Take the entries below and print, exactly, the stretch from the line containing "ring pip: (19, 65)" through the line containing "pinky tip: (397, 575)", both included.
[[ SUPPLIED ENTRIES open ]]
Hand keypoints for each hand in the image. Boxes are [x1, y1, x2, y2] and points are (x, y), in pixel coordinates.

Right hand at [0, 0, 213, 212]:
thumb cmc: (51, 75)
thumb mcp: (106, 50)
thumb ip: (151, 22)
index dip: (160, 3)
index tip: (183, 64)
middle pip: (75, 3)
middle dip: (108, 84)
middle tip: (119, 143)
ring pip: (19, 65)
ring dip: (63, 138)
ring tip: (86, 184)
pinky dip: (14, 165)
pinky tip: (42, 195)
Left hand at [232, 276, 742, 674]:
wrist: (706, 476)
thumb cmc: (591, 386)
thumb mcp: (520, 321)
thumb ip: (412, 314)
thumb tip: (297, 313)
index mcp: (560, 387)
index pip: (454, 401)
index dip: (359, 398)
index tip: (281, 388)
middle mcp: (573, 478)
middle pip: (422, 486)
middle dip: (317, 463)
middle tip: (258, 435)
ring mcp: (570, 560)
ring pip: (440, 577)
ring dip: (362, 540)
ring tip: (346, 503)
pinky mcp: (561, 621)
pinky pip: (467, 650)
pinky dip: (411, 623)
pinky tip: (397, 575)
[[ SUPPLIED ENTRIES closed ]]
[[ SUPPLIED ENTRIES open ]]
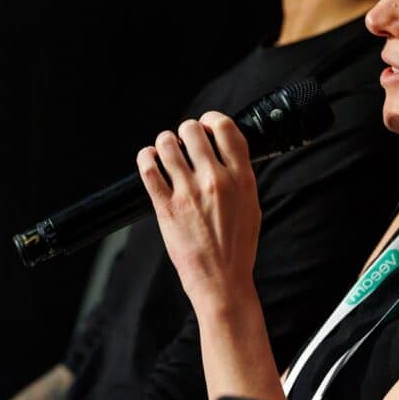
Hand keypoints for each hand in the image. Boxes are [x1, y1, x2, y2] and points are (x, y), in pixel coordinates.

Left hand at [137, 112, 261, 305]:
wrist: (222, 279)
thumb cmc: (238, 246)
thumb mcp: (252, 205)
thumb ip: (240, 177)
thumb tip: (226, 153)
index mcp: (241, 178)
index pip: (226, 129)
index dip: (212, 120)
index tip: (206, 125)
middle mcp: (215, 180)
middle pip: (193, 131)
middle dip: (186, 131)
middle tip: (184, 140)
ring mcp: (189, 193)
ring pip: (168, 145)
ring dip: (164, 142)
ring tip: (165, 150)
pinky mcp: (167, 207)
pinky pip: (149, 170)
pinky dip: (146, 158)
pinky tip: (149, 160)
[[ SUPPLIED ENTRIES closed ]]
■ **REPLY TO THE EXERCISE**
ring pip: (19, 65)
ring dip: (63, 138)
ring tip: (86, 184)
pinky dip: (14, 165)
pinky tip: (42, 195)
Left hand at [232, 276, 742, 674]:
wrist: (706, 476)
thumb cmc: (591, 386)
thumb mcp: (520, 321)
thumb ip: (412, 314)
thumb tip: (297, 313)
index mcp: (560, 387)
index pip: (454, 401)
index dip: (359, 398)
index tip: (281, 388)
middle mcp: (573, 478)
middle pip: (422, 486)
middle dip: (317, 463)
middle tip: (258, 435)
ring mcp: (570, 560)
ring pip: (440, 577)
ring dip: (362, 540)
ring tip: (346, 503)
pinky mcp: (561, 621)
pinky pip: (467, 650)
pinky dip: (411, 623)
pinky tip: (397, 575)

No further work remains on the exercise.